Experimentamos Lazaronis, Zagallos, Parreiras, Scolaris, Dungas e Menezes, esse último agora responsável por levar o Brasil à próxima Copa, e adepto de uma retranquinha básica. Que o digam os corinthianos, que sofriam continuamente com a reclusão do seu time na defesa, após fazer 1×0. Mesmo os mais renomados ‘professores’ da atualidade; Muricy e Felipão, são especialistas em armar boas defesas…
Quem joga no ataque hoje é o Barcelona, base da seleção espanhola. E encanta o mundo. Surrou impiedosamente o nosso badalado Santos, na final do Mundial de Clubes. Ganhará tudo? Não, em algum momento, cairá. Será um dia de pouca inspiração com um adversário bem aplicado. O futebol é assim mesmo, nem sempre o melhor ganha. Mas faz história quem joga para frente e busca o gol a todo momento.
Papai Joel Santana recuou o Flamengo covardemente em recente confronto com o Emelec, após estar ganhando de 2×1. Tomou dois gols, levou a virada e está virtualmente eliminado na primeira fase da Libertadores. Um papelão. Bem feito! Hoje, em um jogo quase amistoso entre Vasco X Flamengo, o técnico vascaíno entrou com três volantes em campo. Saiu perdendo no intervalo, corrigiu o time no segundo tempo (sacando um dos volantes, substituindo por um outro mais habilidoso), empatou – mas não tardou muito para colocar mais um destruidor em campo. Voltou a ficar com três volantes. Levou um gol de pênalti no último minuto de jogo. Foi castigado pela postura covarde. Perdeu. Bem feito! O pior é que essa turma não aprende, continuarão sustentando esses esquemas medrosos.
Sou vascaíno desde sempre e de coração, mas sobretudo sou apreciador do bom futebol. Por isso, também ‘estou’ torcedor do Barça. Espero que o sucesso do time catalão desperte novamente a nossa vocação ofensiva, tão maltratada por professores dos mais variados estilos nas últimas décadas.

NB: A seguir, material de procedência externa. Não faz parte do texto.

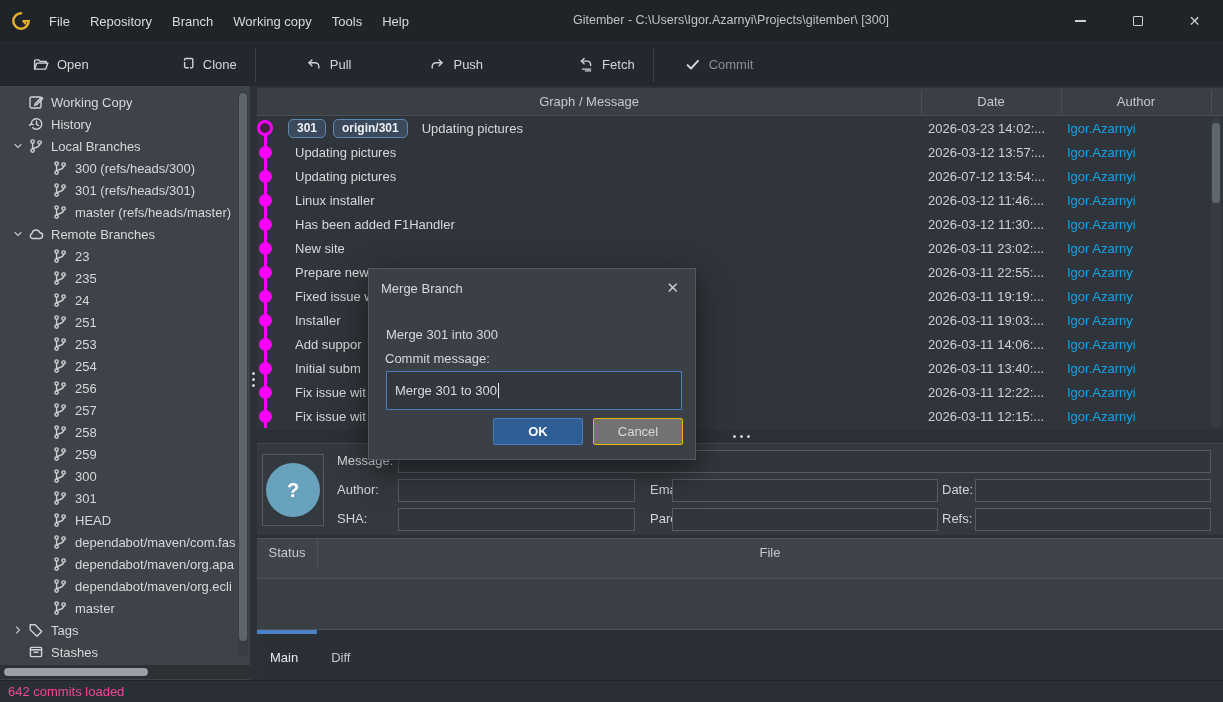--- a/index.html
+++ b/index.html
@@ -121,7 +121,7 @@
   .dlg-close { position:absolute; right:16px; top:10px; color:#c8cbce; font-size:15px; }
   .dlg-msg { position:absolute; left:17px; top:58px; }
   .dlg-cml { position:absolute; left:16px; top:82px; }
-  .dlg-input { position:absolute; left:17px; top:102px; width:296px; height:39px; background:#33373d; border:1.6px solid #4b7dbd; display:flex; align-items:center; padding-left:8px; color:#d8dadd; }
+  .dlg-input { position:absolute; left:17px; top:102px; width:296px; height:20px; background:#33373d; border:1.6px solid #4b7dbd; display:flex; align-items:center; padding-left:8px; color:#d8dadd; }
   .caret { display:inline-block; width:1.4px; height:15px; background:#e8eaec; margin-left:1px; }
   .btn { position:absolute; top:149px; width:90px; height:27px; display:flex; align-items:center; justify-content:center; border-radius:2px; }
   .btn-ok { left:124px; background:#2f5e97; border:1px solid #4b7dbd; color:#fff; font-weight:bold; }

Quando estava de mudança da Grécia para Inglaterra, engatei um papo com a turma que ‘empacotava’ a minha casa. No momento em que souberam que eu era brasileiro, começamos a falar de futebol. O fanatismo grego pelo esporte bretão é tão grande quanto o nosso. Foi quando um dos sujeitos com o qual conversava me escalou, de ponta a ponta, a seleção Brasileira de 82. Só errou o Serginho e teve dificuldade para lembrar do goleiro, o não tão seguro Waldir Peres. Ele me disse que chorou muito após a derrota para Itália. Me senti confortado. Além dos 123 milhões de brazucas que derramaram lágrimas pela derrota do futebol arte para o brucutu, tivemos companhia em muitas partes do mundo. Meu interlocutor grego seguramente não foi o único.
O futebol pragmático, defensivo e ‘pegador’ pode até conquistar alguns títulos, mas quem faz história e se eterniza na memória dos admiradores do ‘jogo bonito’ é o futebol ofensivo. O exemplo do empacotador grego é uma comprovação disso. Aprendam, professores!